On my latest browsing of the Project Gutenberg library, I happened upon a series of five books published in the 1920s by the Woman's Institute of Domestic Arts and Sciences (not, as I first thought, the British Women's Institute (WI), but an American organization founded in 1916). This collection was intended as a comprehensive resource and reference for homemakers regarding food and how to best use it in making nutritious, economical dishes. Although the stilted, formal language it adopted made some very simple concepts seem overly complex, and its notions about nutrition are now rather outdated, I found Volume 1: Essentials of Cookery; Cereals; Bread; Hot Breads definitely worth reading. The section on grains, which contains general information on the most common varieties, their origins, functions and uses, followed by recipes as well as ways in which they may be served, particularly held my interest — especially its suggestions on making the most of any leftovers, which still prove valuable today. The part that deals with "hot breads" (what we name quick breads) also includes a most instructive discussion on the different leavening agents. I look forward to the nuggets of wisdom I'll glean from the next four volumes!

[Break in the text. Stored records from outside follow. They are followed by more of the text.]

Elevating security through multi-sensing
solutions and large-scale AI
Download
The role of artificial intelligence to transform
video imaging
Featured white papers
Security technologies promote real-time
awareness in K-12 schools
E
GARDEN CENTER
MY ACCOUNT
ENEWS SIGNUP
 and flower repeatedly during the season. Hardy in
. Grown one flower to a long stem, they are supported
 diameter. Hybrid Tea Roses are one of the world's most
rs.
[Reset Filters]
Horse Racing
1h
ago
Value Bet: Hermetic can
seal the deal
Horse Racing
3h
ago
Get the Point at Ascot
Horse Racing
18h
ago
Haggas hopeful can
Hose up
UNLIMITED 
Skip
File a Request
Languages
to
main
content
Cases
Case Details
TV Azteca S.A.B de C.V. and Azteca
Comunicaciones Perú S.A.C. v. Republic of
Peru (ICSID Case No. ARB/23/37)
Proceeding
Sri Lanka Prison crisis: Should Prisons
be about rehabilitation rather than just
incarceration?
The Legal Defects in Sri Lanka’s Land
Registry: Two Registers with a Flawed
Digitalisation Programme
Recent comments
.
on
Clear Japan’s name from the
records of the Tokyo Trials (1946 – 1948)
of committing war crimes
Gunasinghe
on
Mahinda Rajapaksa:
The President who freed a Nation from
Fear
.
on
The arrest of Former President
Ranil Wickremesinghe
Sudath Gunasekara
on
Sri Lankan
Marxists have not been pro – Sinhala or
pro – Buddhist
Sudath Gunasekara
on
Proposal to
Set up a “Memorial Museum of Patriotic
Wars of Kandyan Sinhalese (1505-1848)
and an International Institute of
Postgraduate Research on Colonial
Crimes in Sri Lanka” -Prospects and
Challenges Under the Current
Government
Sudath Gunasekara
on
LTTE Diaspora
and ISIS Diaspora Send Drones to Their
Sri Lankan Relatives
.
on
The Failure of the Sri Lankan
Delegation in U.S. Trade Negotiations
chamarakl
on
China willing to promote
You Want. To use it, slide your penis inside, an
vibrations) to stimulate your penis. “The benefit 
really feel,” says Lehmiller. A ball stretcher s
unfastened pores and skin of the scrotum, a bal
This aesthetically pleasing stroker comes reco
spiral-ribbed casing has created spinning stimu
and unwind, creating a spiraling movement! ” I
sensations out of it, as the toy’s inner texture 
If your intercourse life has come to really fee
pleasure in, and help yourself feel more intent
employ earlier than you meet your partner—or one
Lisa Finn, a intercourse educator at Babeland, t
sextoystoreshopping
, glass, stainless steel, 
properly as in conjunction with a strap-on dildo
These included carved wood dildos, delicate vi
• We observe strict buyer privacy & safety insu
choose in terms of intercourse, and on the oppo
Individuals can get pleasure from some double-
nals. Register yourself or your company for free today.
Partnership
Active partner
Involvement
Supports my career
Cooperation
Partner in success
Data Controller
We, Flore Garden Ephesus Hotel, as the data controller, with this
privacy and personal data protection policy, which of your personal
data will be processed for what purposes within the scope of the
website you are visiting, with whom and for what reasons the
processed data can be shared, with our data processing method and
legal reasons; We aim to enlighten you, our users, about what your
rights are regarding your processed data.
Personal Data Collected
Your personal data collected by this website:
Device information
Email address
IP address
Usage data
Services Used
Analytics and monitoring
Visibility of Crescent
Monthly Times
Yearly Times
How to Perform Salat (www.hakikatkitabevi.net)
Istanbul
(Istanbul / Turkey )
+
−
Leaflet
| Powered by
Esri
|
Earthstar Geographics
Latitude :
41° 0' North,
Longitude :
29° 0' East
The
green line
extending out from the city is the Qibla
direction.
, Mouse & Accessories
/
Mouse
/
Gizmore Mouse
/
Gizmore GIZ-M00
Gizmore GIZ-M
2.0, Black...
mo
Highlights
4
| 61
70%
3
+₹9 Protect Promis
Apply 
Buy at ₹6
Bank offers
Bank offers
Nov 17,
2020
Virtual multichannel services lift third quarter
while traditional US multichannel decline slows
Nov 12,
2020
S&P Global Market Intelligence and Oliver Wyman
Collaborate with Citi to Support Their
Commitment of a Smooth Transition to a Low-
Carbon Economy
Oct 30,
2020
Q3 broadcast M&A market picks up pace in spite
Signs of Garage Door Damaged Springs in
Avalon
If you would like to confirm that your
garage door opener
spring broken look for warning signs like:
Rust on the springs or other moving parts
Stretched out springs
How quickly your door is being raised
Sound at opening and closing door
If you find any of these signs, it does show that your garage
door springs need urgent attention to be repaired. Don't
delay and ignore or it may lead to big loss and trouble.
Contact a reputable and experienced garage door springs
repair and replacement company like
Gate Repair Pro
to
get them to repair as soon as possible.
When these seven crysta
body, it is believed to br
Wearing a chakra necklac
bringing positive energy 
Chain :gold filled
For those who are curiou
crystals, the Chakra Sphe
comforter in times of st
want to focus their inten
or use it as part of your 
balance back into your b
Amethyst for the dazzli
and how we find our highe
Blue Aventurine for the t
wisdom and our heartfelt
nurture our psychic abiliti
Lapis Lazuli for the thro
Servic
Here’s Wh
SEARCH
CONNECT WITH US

Despite the heat, my brain refused to be kept on short rations, and so I consumed audio contents instead, in the form of the "Victory Kitchen Podcast." Although I thought the topic itself —food on the American homefront in World War II — was absorbing, I must say that I was often irritated beyond measure by the host's constant chortling (I can't in all good conscience call it laughing), as well as by her self-avowed inability to follow or indeed even properly read a recipe. Listener, beware.